Second, you must admit the need for faith in your daily life. Your identification with Christ is not something which can be proved empirically, it's not like being able to see with you own eyes that the sun is shining. And even if it could be proven by our experience, many of us would be in trouble. An honest look at our lives hardly supports the idea that we are dead to sin and alive to God. But once we understand, with the Holy Spirit's help, that our ties with sin have already been broken, we begin to see that God has not deceived us. When we shift our attention to the completed work of the Cross and insist on our privileges, our old self surrenders to God's authority. Through faith and faith alone we personalize our victory.

Let me add that your freedom from sin is never automatic. Every inch is contested. No one ever falls into maturity, even though you are already positionally complete in Christ. One danger of reading a book like this is that you may tend to look for formulas for a new spiritual technique. But there is no substitute for waiting before God, reading His Word, and then obeying the truth He has revealed.

The Christ life is a growing relationship. Applying the Cross to your life is not something you do once and for all. Nor is it sufficient to do it every week or even once a day. It is a moment by moment, daily process. As you develop sensitivity to the Holy Spirit's work in your life, you will find that saying No to the flesh and Yes to Christ will become a way of life.

◆ Exercise 1: Put the sentence "The Christ life is a growing relationship." from the passage on freedom from sin into Spanish.
◆ Exercise 2: According to the passage on freedom from sin, what is there no substitute for? List each one.

◆ Information given:

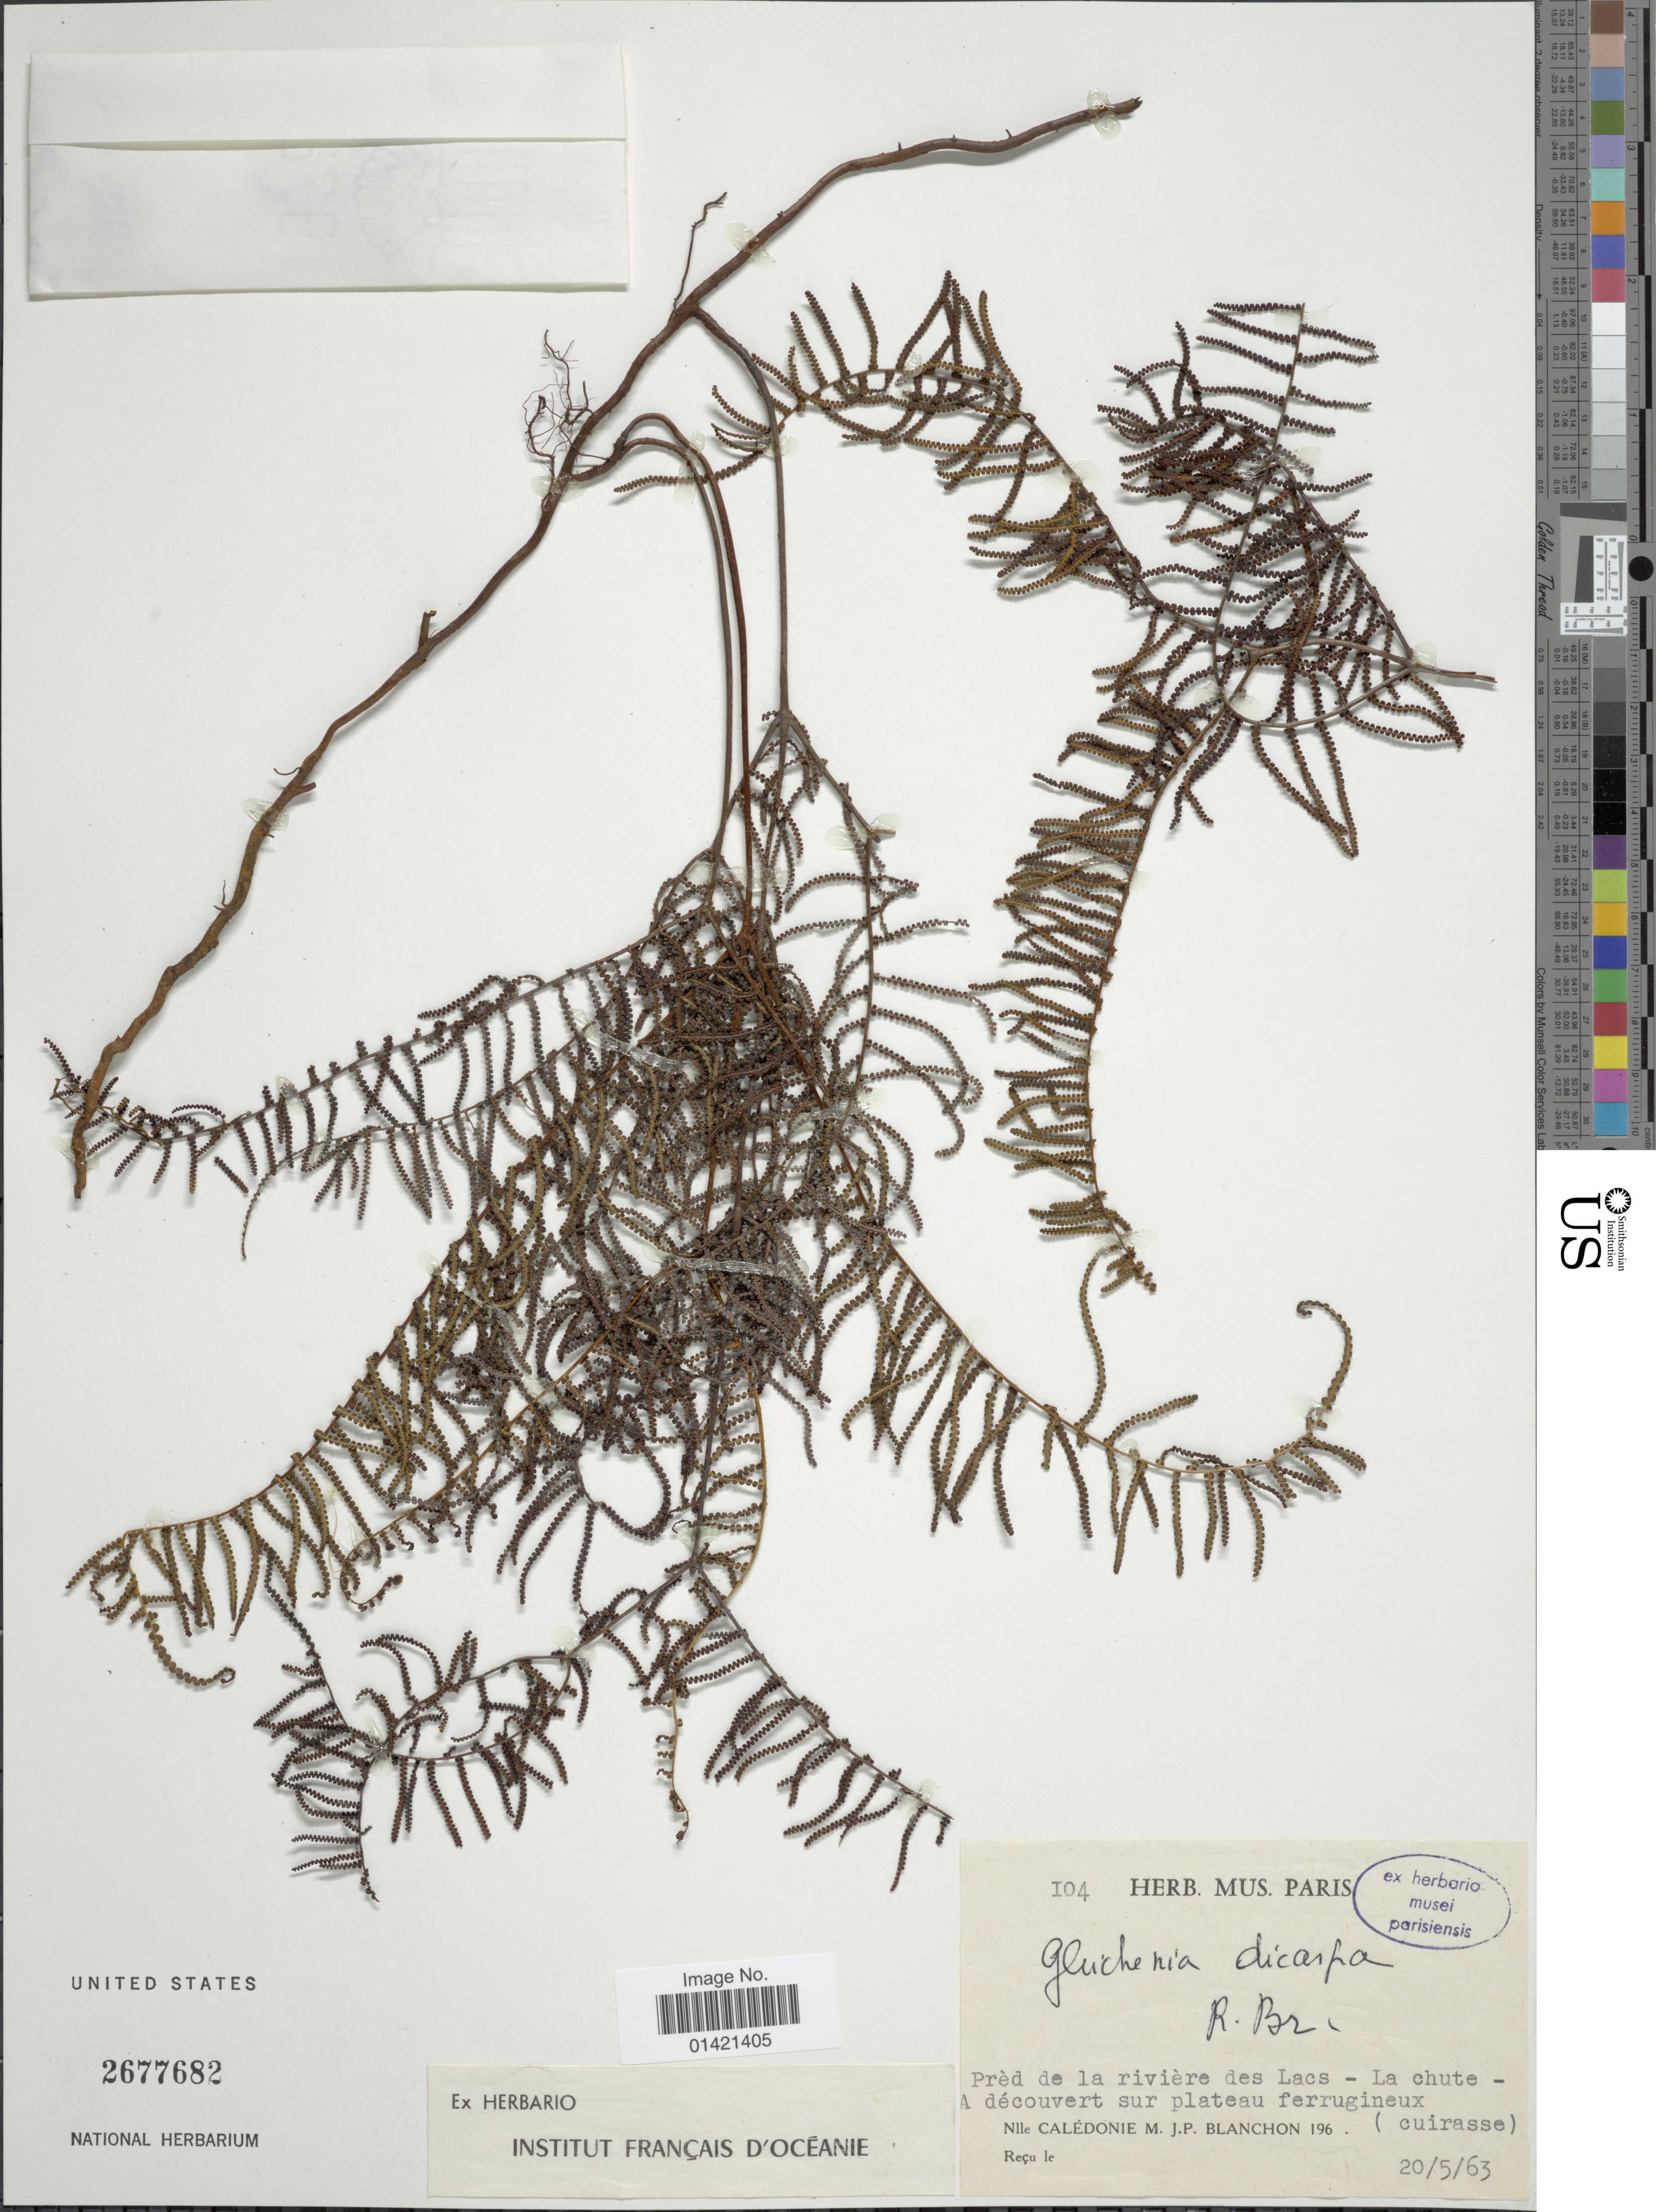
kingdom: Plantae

==

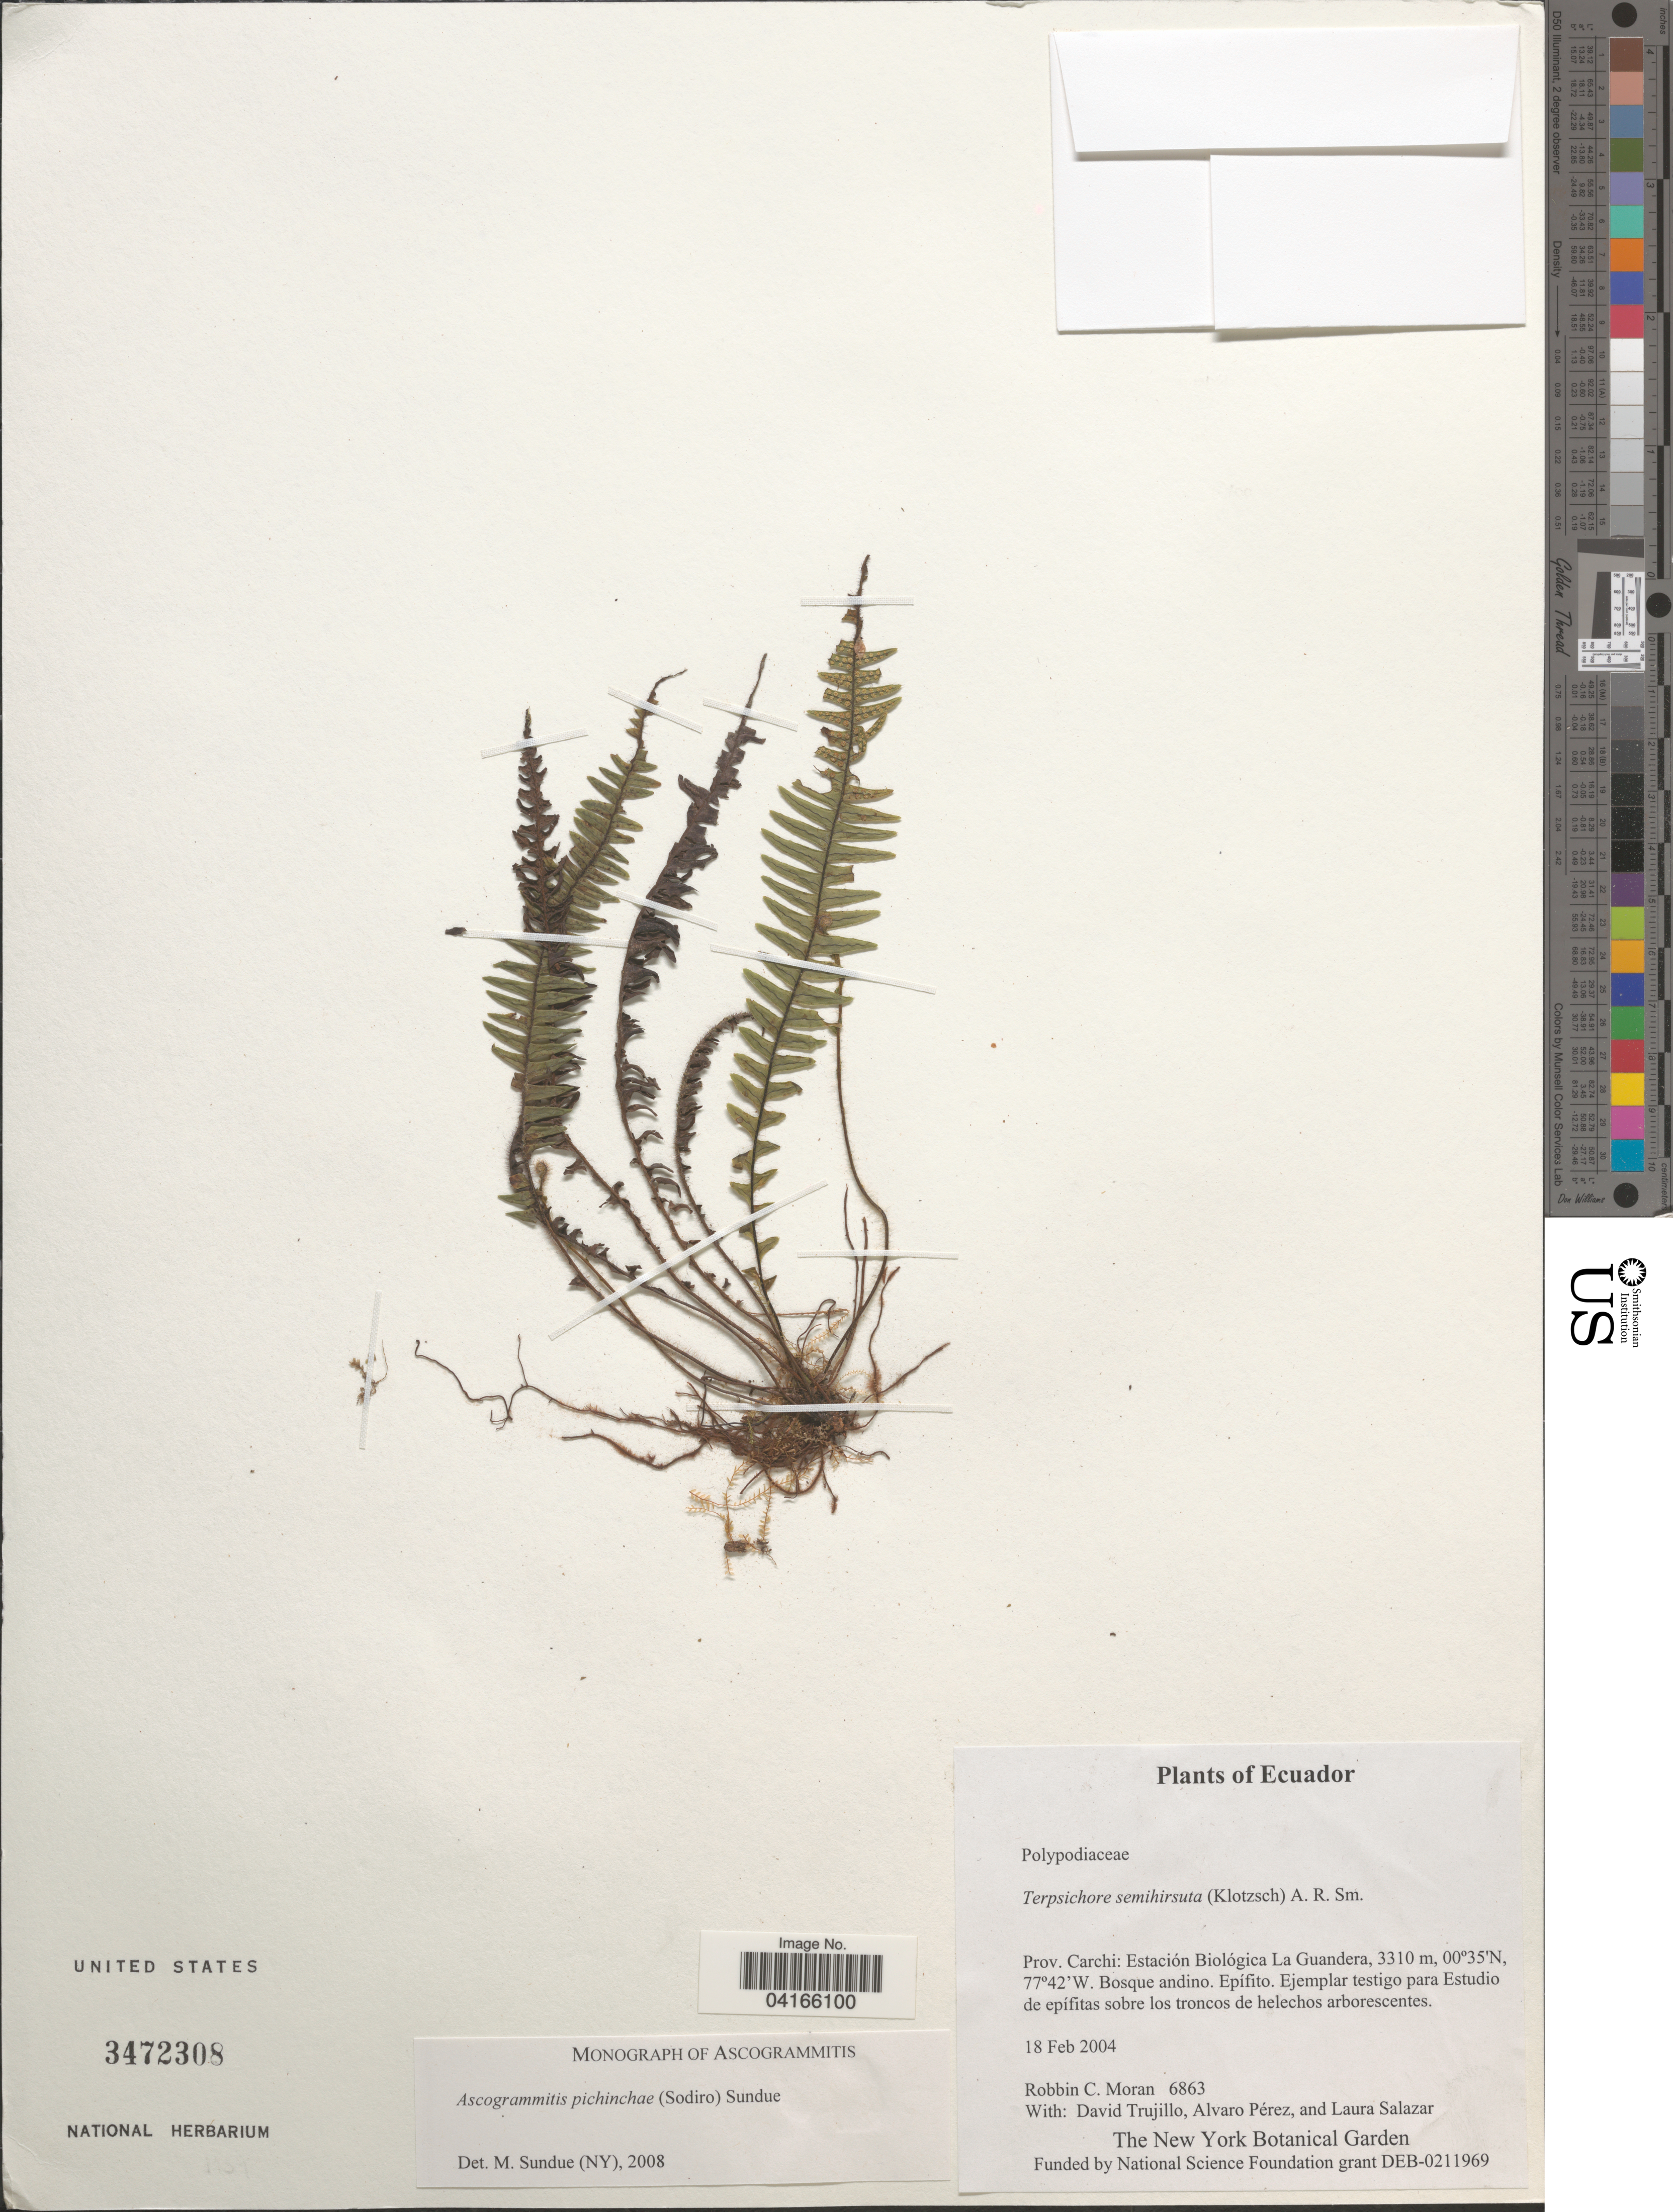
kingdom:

◆ Complete output 1: La vida en Cristo es una relación que crece.

◆ Complete output 2:
- Waiting before God
- Reading His Word
- Obeying the truth He has revealed